Fr Frank’s Homily

PARRAMATTA (NEW SOUTH WALES, AUSTRALIA)
Catholic Outlook – Diocese of Parramatta

October 24, 2020

By Fr Frank Brennan SJ

Today is the National Day of Sorrow and Promise, when we hold the victims of child sexual abuse in our church front and centre acknowledging our sin, weeping in the name of our Church, and begging forgiveness for the wrong we have done. We hope to sow seeds of peace walking alongside those wanting to invite us to accompany them on their journey of truth, justice and healing. Understanding those who would not want us to accompany them on such a journey, we hold them silently in prayer.

What can any priest say on such a day, seeking to break open the word of today’s Gospel where Jesus makes love of God and love of neighbour inseparable, telling us that “on these two commandments hang the whole law, and the Prophets also?” In Matthew’s Gospel, Jesus constantly returns to this idea of the law and the Prophets being fulfilled in one. During the Sermon on the Mount, he had said, “So always treat others as you would like them to treat you; that is the meaning of the Law and the Prophets.” (7:12) What can any of us who lived an ideal childhood oblivious to any abuse happening in our church or society say or do, seeking to treat those who have suffered abuse as we would like them to treat us?

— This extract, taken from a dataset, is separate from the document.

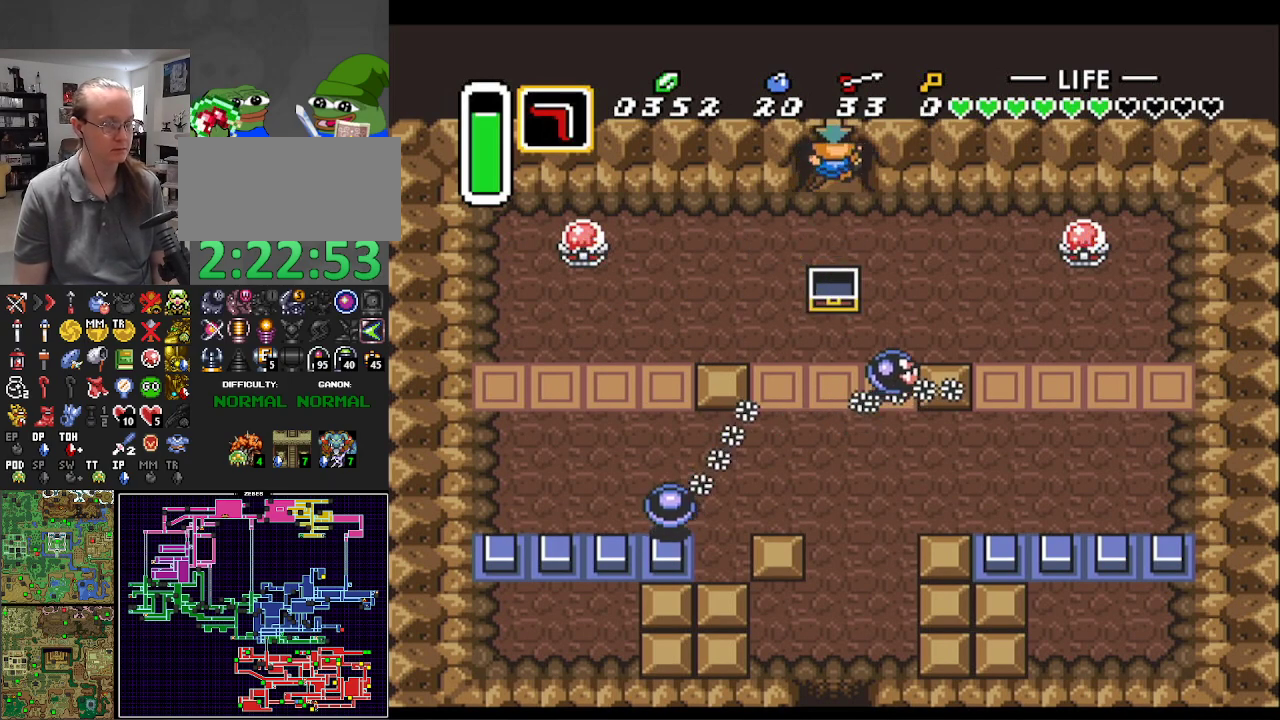
{"buttons": [], "events": [[133, "DPAD_UP", "up"]]}
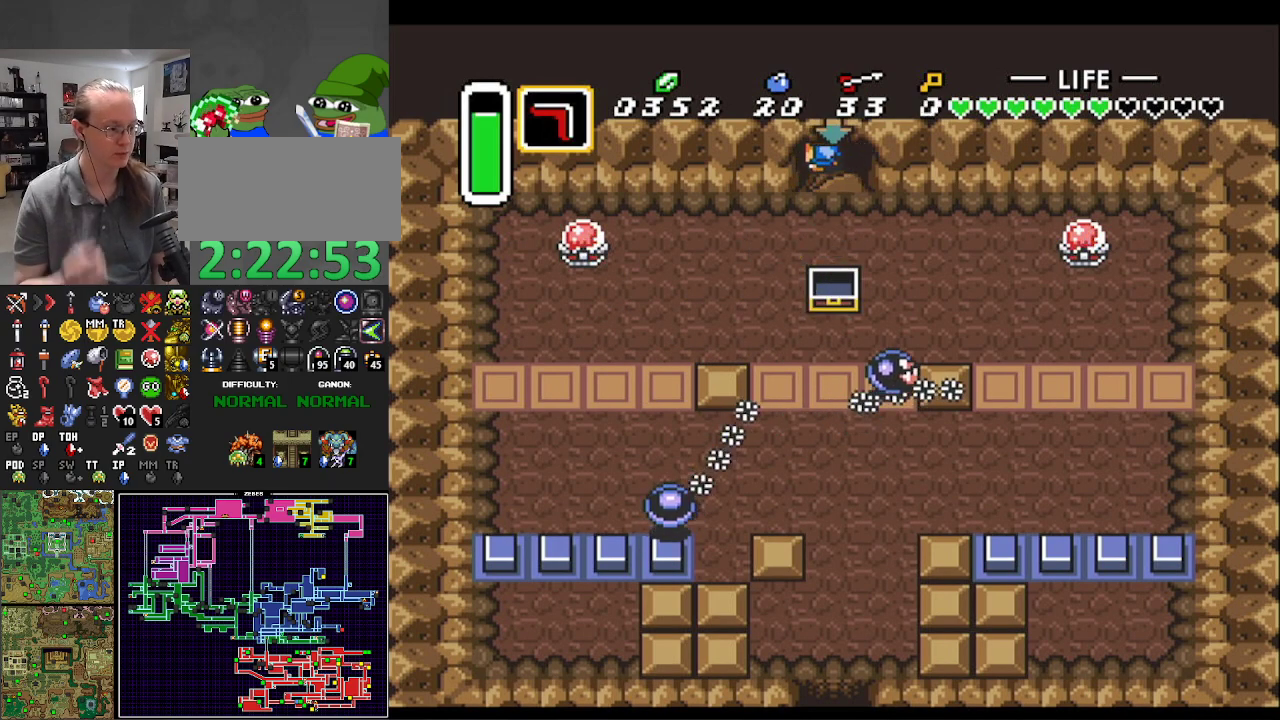
{"buttons": [], "events": []}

First, we must listen. And even though we’ve now had years of revelations with commissions of inquiry and raised public awareness, there’s still a lot of listening we need to do, particularly when it comes to the spiritual violence and hurt caused by a priest violating a child, when the child has nowhere to turn, thinking that parents would find even the suggestion of violation an impossible abomination. Much has changed and for the better, hopefully reducing the prospect of future abuse. But the pain, suffering, destruction and spiritual desolation of past abuse remains.

Recently, a survivor, Wendy Holder reached out to me. One of her brothers is an alumnus of Newman College. Wendy suffered the most appalling abuse by not one, but two priests – first when she was aged 12, having moved interstate at a time of great vulnerability and need for pastoral care after the death of her brother, and then when she was transitioning to university. She is a psychologist. She is on a journey beginning “to understand the impact of child sexual abuse by religious people on a child’s spiritual development, and the resultant damage to their adult spiritual formation.” She found sanctuary at Mary MacKillop Place during Easter 2018 and then a couple of times at the Benedictine Abbey at Jamberoo the following year. Thank God for such sanctuaries where religious women can provide a haven amidst the wonders of creation. Wendy published her reflections of her visits to MacKillop Place and the Jamberoo Abbey: Poetry of a Survivor.